Do historic districts preserve buildings while destroying a neighborhood's racial and economic diversity? If you're not sure, ask yourself:
Where is Meenehan's Hardware, the Georgetown emporium that sold everything from nuts and bolts to fertilizer and wheelbarrows, with advice graciously given on how best to use them no matter the amount of the purchase?
Or its M Street neighbor, the Potomac restaurant, where the service wasn't particularly fast but the food was good and the atmosphere friendly?
Or Adams Morgan's Ben Franklin Five and Dime. Many in our neighborhood bought kids' shoes, toys, light bulbs, binders, tape and thousands of other items at that Ben Franklin store.
These are just three of the many dozens of basic-service stores and restaurants that no longer exist. Part of the reason they don't, I think, is that they were forced out by the economic consequences of doing business in neighborhoods whose character changed once they were named "historic districts."
Old Town Alexandria, Dupont Circle, Georgetown and the Kalorama Triangle are all designated historic districts. Once they were integrated "full-service" neighborhoods. Now they are enclaves for the well-to-do.
Why do historic-minded homeowners hell-bent on protecting the value of their property insist on including commercial buildings with no particular history in their preservation plans?
My own business, Patrick's Good Food Store, is located at 1825 Columbia Road. Almost all the commercial property owners in my business strip strenuously objected to being forcibly included in the Kalorama Triangle Historic District and petitioned the Historic Preservation Review Board not to be included. The business-property owners thought it perfectly fine for the 120-or-so members of the Kalorama Citizens Association to have their homes designated as historic, since some of them may be architecturally worthy. But we saw no reason that we should be included. None of the commercial buildings is particularly historic. In fact, the Gartenhaus Building, now occupied by a Burger King restaurant and two other stores, was said to have no historic value by the staff of the Historic Preservation Review Board.
In 1980, before the neighborhood was designated a historic district, the assessed worth of my business property was $40,000, and most of that was for the building. In 1986, the year of the hearings before the Preservation Review Board, it was assessed by the city at $130,000 ($2,700 was the property tax on it). This year, the bill went up 46.2 percent to $190,000, and the annual property tax was set at $5,000. The value of my building is now down to $24,000, with the land overvalued at $166,000.
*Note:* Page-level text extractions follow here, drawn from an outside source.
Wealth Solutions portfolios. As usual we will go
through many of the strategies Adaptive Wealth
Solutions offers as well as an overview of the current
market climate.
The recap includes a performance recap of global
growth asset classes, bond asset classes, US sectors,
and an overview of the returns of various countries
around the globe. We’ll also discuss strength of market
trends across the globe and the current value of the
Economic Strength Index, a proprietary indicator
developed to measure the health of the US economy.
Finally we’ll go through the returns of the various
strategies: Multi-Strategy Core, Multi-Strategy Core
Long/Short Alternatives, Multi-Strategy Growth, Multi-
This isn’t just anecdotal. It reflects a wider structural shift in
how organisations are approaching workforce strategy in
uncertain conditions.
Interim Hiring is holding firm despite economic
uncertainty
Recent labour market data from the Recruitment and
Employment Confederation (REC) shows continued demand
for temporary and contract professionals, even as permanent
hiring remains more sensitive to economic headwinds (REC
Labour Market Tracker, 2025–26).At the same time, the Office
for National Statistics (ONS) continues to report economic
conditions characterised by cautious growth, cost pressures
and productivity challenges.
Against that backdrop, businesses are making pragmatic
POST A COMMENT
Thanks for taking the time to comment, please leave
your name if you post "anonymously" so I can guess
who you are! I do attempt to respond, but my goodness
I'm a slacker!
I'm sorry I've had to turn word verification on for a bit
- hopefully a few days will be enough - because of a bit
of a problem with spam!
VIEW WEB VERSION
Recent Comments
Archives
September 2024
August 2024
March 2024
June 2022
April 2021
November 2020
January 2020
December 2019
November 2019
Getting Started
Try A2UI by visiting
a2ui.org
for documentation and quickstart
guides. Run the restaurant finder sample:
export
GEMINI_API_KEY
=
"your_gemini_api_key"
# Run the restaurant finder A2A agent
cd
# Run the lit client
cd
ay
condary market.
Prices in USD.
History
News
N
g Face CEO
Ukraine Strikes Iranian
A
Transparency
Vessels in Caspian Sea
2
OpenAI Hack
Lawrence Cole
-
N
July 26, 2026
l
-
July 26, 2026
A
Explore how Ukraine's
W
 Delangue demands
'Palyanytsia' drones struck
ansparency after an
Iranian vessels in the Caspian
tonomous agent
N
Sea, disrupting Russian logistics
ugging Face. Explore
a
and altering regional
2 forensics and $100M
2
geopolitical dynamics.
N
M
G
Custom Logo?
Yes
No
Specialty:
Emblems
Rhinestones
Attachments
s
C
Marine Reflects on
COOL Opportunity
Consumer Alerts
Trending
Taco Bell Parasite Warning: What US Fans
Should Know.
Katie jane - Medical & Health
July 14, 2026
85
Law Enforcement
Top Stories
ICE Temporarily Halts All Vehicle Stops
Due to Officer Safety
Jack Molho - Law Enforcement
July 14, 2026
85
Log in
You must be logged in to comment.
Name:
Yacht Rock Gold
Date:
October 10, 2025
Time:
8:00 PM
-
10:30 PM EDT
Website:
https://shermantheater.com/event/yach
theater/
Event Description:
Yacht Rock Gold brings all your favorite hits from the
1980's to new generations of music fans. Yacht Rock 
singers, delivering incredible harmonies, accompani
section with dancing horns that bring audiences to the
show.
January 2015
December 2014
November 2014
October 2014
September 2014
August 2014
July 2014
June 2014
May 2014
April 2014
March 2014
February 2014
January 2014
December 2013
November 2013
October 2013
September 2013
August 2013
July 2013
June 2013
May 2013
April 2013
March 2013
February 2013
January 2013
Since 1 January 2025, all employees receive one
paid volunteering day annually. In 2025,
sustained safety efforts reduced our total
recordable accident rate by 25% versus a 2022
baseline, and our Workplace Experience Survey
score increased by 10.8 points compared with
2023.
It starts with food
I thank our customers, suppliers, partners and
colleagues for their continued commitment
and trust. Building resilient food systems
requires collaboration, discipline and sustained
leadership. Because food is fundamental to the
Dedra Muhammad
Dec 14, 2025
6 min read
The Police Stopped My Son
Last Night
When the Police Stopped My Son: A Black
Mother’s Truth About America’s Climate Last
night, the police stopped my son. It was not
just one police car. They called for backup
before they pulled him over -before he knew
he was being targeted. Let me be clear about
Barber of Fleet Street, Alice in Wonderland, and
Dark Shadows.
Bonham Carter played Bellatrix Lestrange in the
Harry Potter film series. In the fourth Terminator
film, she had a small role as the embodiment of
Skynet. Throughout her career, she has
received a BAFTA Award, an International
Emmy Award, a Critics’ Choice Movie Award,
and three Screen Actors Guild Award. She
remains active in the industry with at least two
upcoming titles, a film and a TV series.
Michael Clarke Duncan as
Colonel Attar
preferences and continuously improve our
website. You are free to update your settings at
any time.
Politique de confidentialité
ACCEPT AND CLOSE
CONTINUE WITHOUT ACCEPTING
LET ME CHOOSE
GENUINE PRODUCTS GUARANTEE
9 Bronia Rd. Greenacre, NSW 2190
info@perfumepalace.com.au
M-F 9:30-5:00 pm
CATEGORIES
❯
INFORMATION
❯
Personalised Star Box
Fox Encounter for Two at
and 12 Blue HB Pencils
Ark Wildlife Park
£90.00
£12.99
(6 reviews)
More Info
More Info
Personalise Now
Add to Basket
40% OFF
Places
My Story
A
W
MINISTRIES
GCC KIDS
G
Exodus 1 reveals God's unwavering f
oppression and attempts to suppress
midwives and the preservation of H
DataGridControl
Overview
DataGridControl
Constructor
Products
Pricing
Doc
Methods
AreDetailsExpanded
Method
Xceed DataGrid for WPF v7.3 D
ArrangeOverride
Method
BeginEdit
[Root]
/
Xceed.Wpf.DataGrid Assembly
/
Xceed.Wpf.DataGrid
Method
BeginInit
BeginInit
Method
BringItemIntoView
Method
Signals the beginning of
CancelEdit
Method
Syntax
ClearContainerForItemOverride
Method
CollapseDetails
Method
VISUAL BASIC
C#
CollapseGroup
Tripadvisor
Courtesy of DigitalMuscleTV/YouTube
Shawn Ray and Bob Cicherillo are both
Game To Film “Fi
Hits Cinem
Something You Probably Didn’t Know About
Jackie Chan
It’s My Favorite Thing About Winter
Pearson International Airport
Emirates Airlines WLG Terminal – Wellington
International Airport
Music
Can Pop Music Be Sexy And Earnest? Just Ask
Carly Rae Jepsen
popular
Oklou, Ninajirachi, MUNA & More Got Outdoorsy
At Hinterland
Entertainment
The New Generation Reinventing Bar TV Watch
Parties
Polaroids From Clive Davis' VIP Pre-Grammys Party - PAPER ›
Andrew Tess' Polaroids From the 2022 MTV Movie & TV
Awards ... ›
So I've got a building worth very little sitting on land I can't do anything with because I'm in the Kalorama Triangle Historic District -- thanks to the members of the Kalorama Citizens Association, whose homes have appreciated greatly in value.
Along with having to pay the highest workmen's compensation and unemployment compensation rates in the country (not a penny is paid by employees), and with business licenses, taxes, etc., the high cost of doing business in the District is made even higher by also being in a historic district.
If this trend toward ever higher values and taxes continues, where there once were corner grocers, small-appliance stores, Laundromats, children's clothing stores and repair stores of all kinds, you will soon find cutesy boutiques selling ugly shoes and ugly clothes, fast-food joints, "gourmet" food shops, gadgets for the yup-and-coming and rows of look-alike (and taste-alike) restaurants serving Americanized versions of once ethnic foods.
In this new Adams Morgan I will probably be renting out my store for the going rate of $750 to $1,000 per week to a gourmet ice-cream store or yet another running-shoe store or to one more Ethiopian, Latin or Caribbean restaurant.
Then I will probably relocate to Burtonsville, Brookland, Frederick or some such place where rents are still reasonable, and I'll bet I'll see my old Columbia Road customers, who will have to shop in the suburban stores and Beltway shopping malls for the goods and services they used to be able to find right in their neighborhoods.
Then they will have the pleasure of driving home to their overpriced, overtaxed houses, and they will also have the pleasure of fighting the tourists for a parking spot in their lily-white, spotless Kalorama Triangle Historic District.